Enquanto isso, há muito a fronteira interna estava guardada com arame farpado e postos de controle militar. Com passar do tempo, cada vez menos candidatos á fuga conseguiam vencer os numerosos obstáculos. Os soldados tinham ordem para atirar, e havia mais de 1 milhão de minas terrestres instaladas.

Dimensão trágica

Mesmo com o controle pesado, o número de tentativas de fuga continuou alto. Com base em documentos do Ministério de Segurança Estatal (Stasi), Klaus Schroeder, diretor do projeto da universidade berlinense, aponta que quase 5 mil pessoas se arriscaram entre 1974 e 1979, por exemplo.

Destas, somente 229 conseguiram chegar ao lado ocidental. Quase uma centena foi atingida por minas ou por mecanismos de tiro automático. Segundo Schroeder, não constam dos arquivos da Stasi quaisquer informações sobre o destino dos demais fugitivos.

Para ele, o projeto que dirige é mais do que um desafio científico. Há também uma motivação pessoal por ele ter crescido no bairro de Lübeck-Travemünde, no estuário do Rio Trave com o Mar Báltico, do lado ocidental e bem á vista da fronteira.

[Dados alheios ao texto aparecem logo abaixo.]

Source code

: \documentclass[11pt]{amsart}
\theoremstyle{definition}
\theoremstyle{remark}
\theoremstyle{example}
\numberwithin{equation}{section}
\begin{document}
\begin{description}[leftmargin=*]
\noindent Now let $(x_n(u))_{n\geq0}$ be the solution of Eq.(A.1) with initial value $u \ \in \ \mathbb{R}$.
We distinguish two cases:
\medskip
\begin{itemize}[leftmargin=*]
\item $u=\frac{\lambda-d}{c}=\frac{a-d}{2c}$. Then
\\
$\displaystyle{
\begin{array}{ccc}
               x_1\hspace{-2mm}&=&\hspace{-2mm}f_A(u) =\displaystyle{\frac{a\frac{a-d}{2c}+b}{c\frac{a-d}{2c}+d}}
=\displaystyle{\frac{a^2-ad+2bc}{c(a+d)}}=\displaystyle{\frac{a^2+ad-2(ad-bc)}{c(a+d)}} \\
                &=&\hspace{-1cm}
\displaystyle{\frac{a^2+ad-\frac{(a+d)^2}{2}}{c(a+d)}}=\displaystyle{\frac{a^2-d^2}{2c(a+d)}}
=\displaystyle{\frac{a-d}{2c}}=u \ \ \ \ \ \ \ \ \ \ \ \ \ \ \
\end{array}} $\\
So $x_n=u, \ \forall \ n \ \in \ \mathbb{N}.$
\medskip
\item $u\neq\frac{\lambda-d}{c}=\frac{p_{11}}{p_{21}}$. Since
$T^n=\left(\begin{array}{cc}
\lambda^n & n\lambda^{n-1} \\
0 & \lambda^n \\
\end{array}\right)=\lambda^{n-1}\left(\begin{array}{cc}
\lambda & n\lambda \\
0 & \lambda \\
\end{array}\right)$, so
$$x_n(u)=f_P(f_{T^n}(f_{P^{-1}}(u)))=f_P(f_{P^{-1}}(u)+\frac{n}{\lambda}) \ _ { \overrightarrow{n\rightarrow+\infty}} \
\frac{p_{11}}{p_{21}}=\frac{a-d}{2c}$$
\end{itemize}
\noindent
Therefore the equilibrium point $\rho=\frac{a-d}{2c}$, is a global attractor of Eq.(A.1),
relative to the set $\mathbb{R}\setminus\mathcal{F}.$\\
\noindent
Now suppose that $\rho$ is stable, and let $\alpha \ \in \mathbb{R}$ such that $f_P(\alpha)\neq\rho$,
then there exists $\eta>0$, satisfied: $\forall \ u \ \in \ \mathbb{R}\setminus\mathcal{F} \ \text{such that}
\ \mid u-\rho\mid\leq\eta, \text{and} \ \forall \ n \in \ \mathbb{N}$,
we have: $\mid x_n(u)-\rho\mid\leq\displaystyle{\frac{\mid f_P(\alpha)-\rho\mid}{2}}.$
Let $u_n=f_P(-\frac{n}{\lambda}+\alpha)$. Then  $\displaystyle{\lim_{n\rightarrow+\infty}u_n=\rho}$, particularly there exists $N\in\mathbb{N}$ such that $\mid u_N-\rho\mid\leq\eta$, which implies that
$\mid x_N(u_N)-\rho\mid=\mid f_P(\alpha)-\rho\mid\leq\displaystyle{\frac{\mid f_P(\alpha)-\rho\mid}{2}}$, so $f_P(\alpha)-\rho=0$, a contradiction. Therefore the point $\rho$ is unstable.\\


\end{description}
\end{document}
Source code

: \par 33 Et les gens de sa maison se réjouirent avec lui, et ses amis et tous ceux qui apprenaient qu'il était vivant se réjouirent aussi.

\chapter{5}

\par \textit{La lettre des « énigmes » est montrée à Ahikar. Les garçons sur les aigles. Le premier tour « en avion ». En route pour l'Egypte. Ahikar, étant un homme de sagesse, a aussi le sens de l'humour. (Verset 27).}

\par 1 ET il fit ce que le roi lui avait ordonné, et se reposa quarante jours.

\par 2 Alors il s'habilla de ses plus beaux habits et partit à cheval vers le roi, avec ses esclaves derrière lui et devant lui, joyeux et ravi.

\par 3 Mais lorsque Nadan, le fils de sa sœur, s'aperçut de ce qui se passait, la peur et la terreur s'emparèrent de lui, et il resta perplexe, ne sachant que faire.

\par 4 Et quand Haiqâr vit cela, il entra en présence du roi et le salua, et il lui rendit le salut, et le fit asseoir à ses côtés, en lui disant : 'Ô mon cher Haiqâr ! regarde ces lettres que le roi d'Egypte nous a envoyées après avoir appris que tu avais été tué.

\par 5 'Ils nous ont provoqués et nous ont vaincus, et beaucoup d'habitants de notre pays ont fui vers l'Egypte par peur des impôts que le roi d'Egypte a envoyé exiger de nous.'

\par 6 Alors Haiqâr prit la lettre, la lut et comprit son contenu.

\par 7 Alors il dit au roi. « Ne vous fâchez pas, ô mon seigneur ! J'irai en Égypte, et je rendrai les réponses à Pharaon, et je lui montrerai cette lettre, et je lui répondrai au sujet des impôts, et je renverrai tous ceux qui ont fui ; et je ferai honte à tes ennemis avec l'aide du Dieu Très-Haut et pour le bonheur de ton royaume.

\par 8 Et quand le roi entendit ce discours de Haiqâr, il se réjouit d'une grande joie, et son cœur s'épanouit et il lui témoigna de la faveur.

Klaus Schroeder dirige projeto de pesquisa da Universidade Livre
Klaus Schroeder dirige projeto de pesquisa da Universidade LivreFoto: picture-alliance/dpa

Os limites foram fechados relativamente cedo, com uma cerca, homens armados e cães treinados, relata o diretor. Assim, as autoridades orientais pretendiam impedir que seus cidadãos fugissem pela praia ou pelo mar. A descoberta de um corpo na praia foi a primeira experiência negativa de que Schroeder se lembra: "Nós, crianças, não conseguíamos entender aquilo de jeito nenhum".

Sobretudo para a geração mais jovem, sem ligação pessoal com a divisão da Alemanha, o tema muitas vezes não passa de um capítulo tratado nas aulas de História, e a trágica dimensão humana permanece algo abstrato. Espera-se que o projeto de pesquisa dê acesso às vítimas da antiga fronteira interna de maneira mais concreta e, de certa forma, sensorial. Os planos incluem uma página na internet que contará sobre as fugas fracassadas a partir de histórias individuais, anuncia Schroeder.